3. Beyond Medication: Rehabilitation and Recurrence Prevention
Even with proper treatment, recurrence risk remains >60% without lifestyle adjustments. Key strategies include:
(1) Lifestyle and Exercise
- Avoid prolonged sitting/cycling; take breaks every hour.
- Sleep before 11 p.m. and ensure 7–8 hours per night.
- Do moderate aerobic exercise (jogging, swimming, tai chi) 3–5 times per week.
(2) Diet
- Avoid spicy, alcoholic, cold, sugary, and fatty foods.
- Eat more dampness-draining foods (Coix seed, adzuki bean, winter melon).
- Supplement with zinc (oysters, lean meat, nuts).
- Increase vitamin C intake for immunity.
(3) Psychological Care
- Recognize that the disease is curable, not cancerous, and usually does not impair fertility.
- Practice relaxation techniques (meditation, music, socializing).
- Communicate openly with partners and use condoms during treatment to prevent reinfection.
(4) Regular Follow-up
- Test prostatic fluid or semen every 1–2 months during treatment.
- Monitor inflammation markers and sperm quality (if fertility is a concern).
- Continue follow-up every 3–6 months post-recovery for 1 year.
Conclusion
Mycoplasma prostatitis requires a balanced treatment approach.
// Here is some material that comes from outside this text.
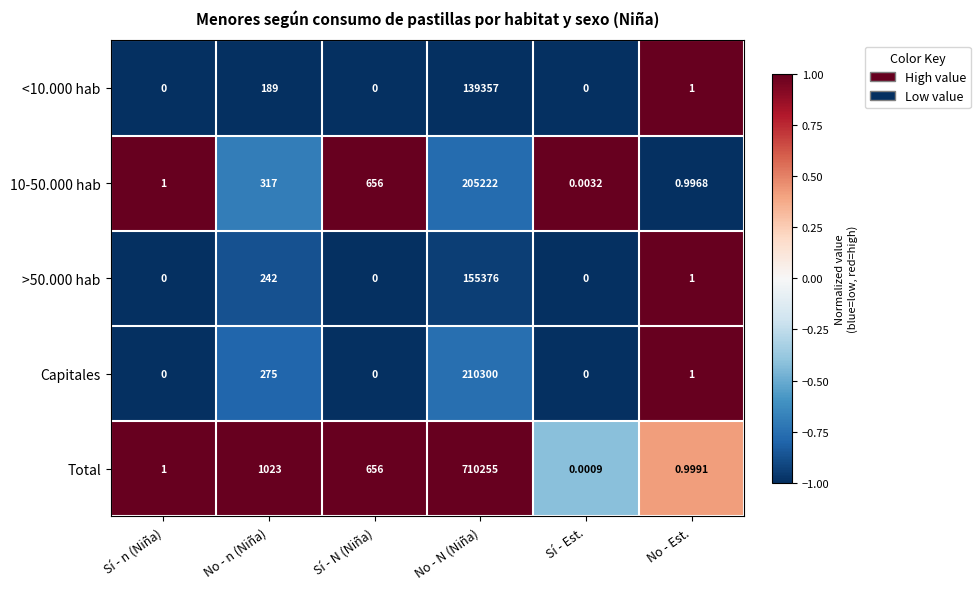

Where does the Total series first go above 656?

No - n (Niña)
Over-reliance on antibiotics risks resistance, while ignoring standard therapy delays recovery.
- Acute/susceptible cases: Antibiotics as first-line, supported by short-term herbal therapy.
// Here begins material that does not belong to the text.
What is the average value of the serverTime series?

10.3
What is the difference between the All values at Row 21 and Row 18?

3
- Chronic/recurrent or resistant cases: TCM (e.g., Diuretic and Anti-inflammatory Pill) as the mainstay, supplemented by sensitive antibiotics when needed.
Long-term recovery depends not only on clearing the pathogen but also on symptom control, immune enhancement, lifestyle adjustment, and psychological support. With standardized treatment, most patients can achieve recovery within 3–6 months.